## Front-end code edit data
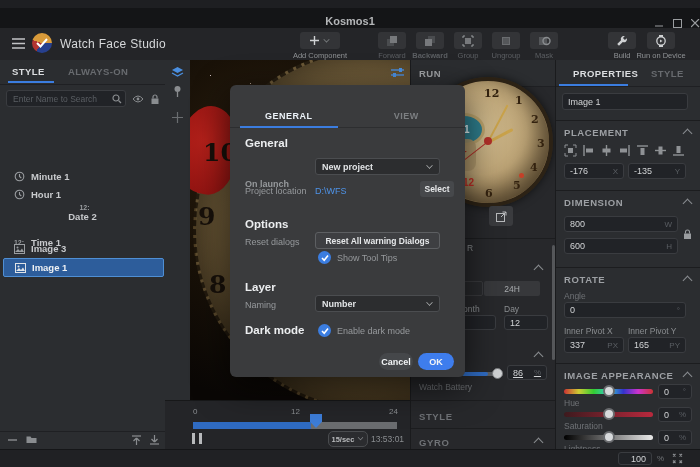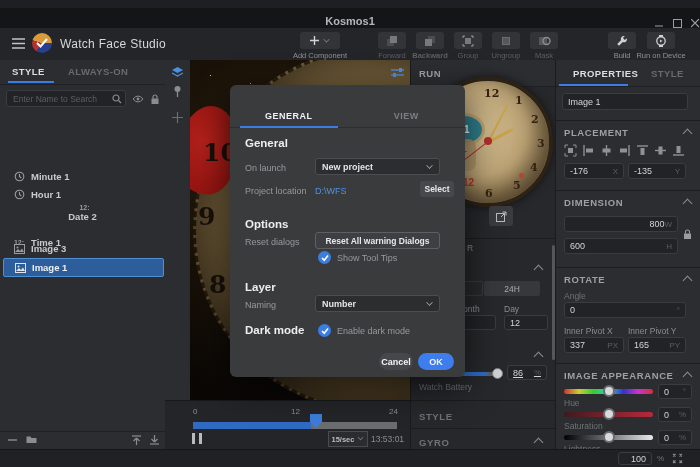"On launch" span.dlg-lbl { font-weight: none -> bold; top: 78px -> 94px }
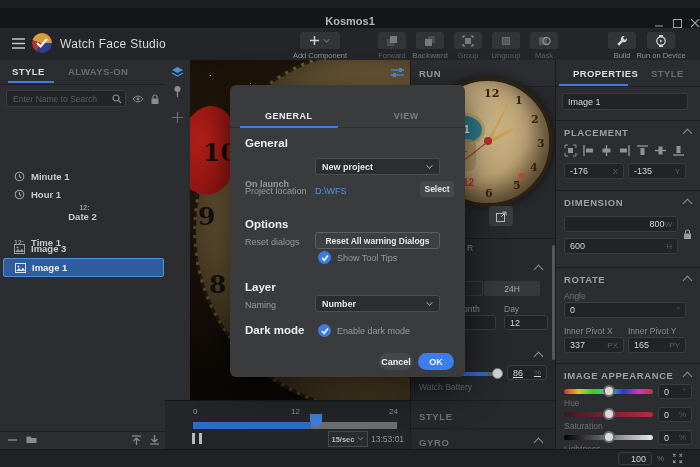"800" div.fld { justify-content: flex-end -> none }
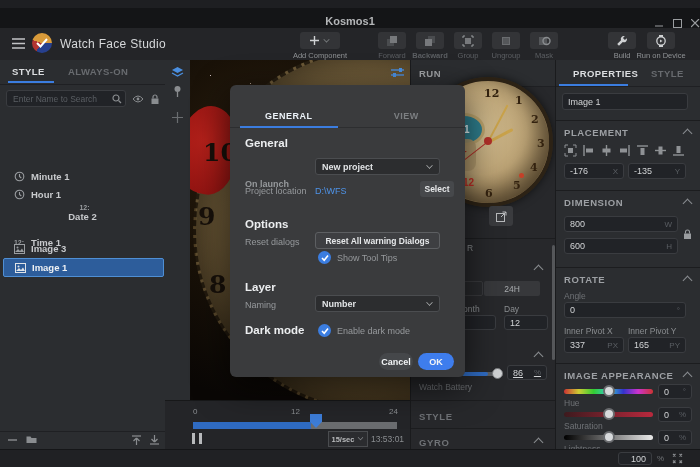"15/sec" .rate { border-radius: 0 -> 5px }
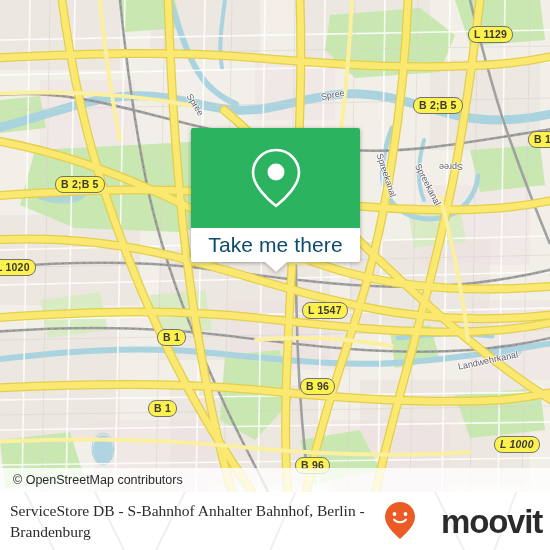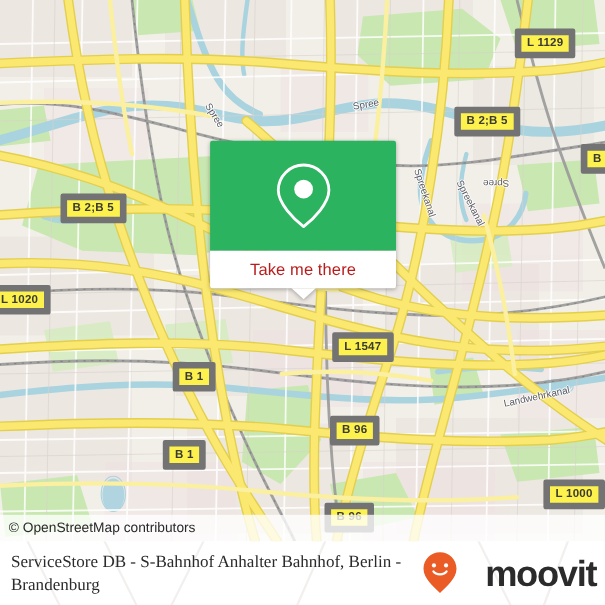"L 1129" .shield { border: 6px solid #737373 -> 1px solid #737373; border-radius: 2px -> 8px }
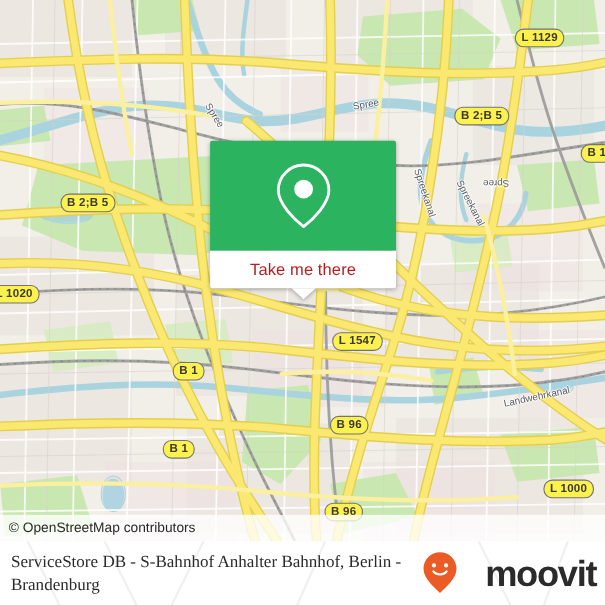"Take me there" .popup-label { color: #b91c1c -> #0c4a6e; font-size: 15px -> 21px }
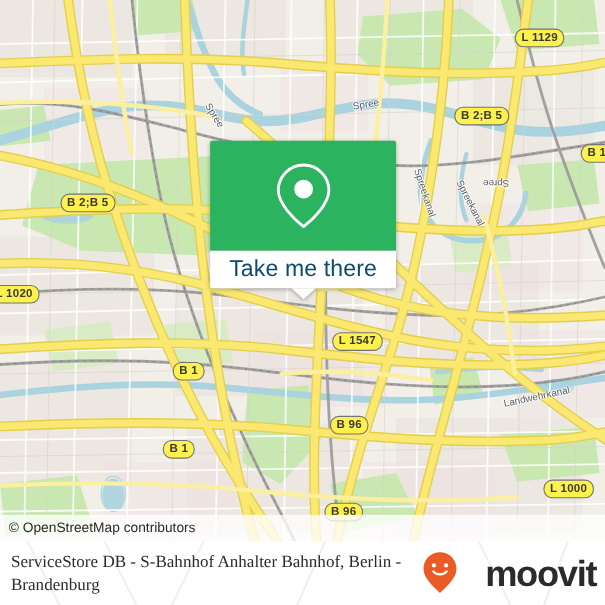"L 1000" div.shield { font-style: none -> italic }
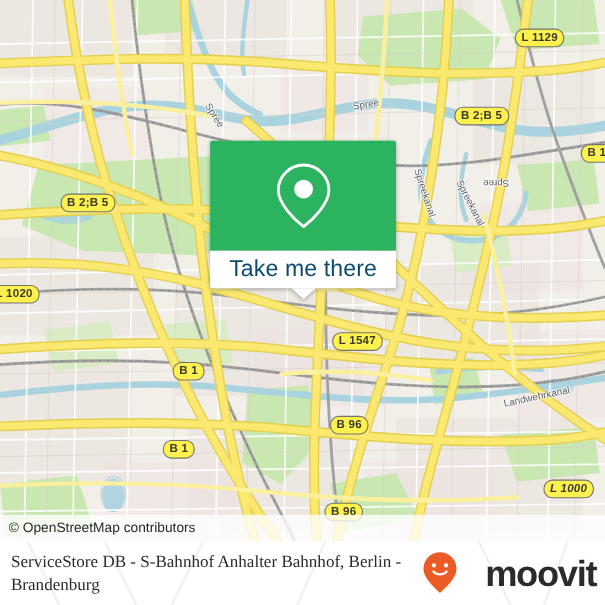"© OpenStreetMap contributors" .attribution-text { padding-left: 8px -> 13px }
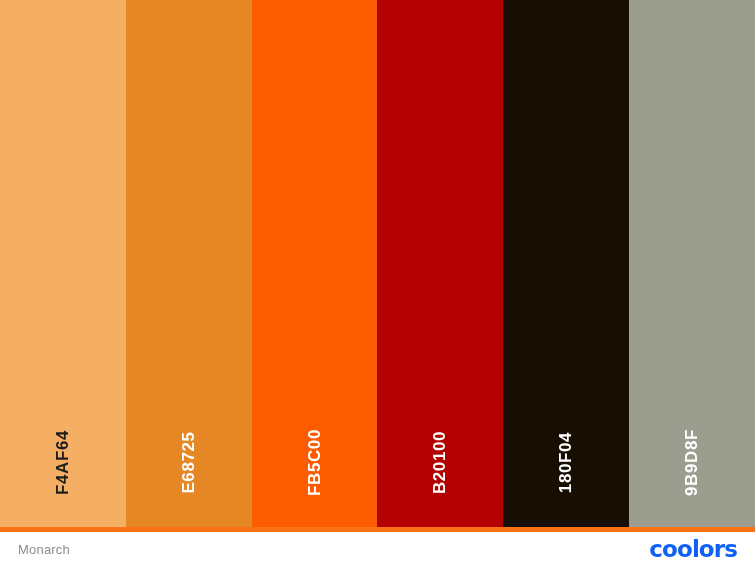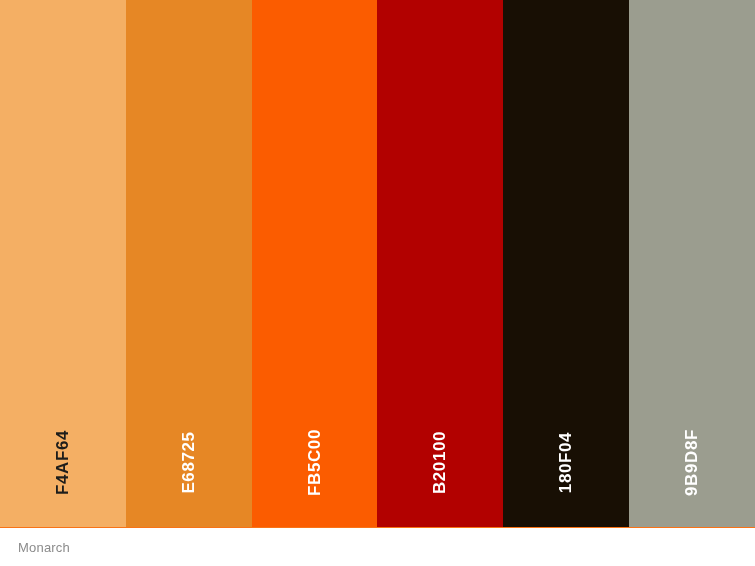"Monarch" #footer { border-top: 1px solid #f97316 -> 5px solid #f97316 }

## Your instructions
Write out every line of the entries above exactly, and omit their pictures.

## Answer section
"On launch" span.dlg-lbl { font-weight: none -> bold; top: 78px -> 94px }
"800" div.fld { justify-content: flex-end -> none }
"15/sec" .rate { border-radius: 0 -> 5px }
"L 1129" .shield { border: 6px solid #737373 -> 1px solid #737373; border-radius: 2px -> 8px }
"Take me there" .popup-label { color: #b91c1c -> #0c4a6e; font-size: 15px -> 21px }
"L 1000" div.shield { font-style: none -> italic }
"© OpenStreetMap contributors" .attribution-text { padding-left: 8px -> 13px }
"Monarch" #footer { border-top: 1px solid #f97316 -> 5px solid #f97316 }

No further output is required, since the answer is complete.